### Exercise details
The records sit below. Return every line in them that holds the word "машин".

### Available data

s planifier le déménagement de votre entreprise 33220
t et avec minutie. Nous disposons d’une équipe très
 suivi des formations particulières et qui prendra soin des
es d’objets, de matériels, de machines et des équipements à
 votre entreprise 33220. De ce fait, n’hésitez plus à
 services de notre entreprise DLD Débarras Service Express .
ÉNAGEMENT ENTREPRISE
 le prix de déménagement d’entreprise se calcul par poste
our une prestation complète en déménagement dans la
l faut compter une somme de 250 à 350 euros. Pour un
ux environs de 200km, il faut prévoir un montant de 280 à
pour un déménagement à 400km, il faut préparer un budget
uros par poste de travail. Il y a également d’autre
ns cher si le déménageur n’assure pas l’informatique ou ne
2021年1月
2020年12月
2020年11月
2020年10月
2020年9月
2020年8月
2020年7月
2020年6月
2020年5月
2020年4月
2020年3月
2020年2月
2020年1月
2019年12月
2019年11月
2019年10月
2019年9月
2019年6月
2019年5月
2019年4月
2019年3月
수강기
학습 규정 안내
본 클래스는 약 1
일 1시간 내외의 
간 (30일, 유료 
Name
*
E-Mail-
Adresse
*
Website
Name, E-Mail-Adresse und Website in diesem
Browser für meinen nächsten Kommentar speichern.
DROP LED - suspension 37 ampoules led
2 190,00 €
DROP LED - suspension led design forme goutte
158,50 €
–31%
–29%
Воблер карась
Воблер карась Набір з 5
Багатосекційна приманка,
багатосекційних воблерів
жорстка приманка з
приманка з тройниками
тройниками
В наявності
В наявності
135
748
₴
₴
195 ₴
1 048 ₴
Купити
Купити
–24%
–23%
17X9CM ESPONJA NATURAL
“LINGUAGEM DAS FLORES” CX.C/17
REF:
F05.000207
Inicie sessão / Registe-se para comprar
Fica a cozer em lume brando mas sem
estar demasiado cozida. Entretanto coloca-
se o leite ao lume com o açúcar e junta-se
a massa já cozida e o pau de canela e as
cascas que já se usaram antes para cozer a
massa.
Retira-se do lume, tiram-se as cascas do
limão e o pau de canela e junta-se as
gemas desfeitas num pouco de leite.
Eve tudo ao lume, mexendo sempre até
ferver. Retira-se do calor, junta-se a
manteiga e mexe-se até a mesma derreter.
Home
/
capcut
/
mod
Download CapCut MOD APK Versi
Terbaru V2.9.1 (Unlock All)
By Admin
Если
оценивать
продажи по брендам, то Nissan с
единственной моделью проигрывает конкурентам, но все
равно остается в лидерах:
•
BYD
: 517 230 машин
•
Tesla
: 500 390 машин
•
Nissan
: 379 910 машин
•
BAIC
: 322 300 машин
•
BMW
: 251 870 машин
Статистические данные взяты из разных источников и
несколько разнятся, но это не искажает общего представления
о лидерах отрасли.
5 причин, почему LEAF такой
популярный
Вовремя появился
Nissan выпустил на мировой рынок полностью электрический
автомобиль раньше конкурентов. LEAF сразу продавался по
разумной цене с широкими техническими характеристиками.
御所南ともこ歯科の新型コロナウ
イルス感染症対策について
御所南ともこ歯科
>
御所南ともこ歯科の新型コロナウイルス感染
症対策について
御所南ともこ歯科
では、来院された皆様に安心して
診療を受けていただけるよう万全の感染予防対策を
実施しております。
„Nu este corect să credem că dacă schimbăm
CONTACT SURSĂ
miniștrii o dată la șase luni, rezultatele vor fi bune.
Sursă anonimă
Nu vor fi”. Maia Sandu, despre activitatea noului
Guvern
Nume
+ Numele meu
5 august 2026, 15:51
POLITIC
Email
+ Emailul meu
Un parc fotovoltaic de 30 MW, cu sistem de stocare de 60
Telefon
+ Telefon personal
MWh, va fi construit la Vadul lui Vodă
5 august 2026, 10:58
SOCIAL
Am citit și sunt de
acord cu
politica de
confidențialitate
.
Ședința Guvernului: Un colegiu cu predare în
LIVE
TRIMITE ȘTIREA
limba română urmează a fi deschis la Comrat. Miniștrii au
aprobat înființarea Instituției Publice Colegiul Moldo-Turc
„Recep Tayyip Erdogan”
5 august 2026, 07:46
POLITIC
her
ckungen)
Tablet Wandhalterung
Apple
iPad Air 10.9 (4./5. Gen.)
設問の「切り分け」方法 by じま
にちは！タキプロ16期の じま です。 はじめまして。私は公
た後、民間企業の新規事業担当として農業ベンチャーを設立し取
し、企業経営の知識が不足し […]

### Answer area
: 517 230 машин
: 500 390 машин
: 379 910 машин
: 322 300 машин
: 251 870 машин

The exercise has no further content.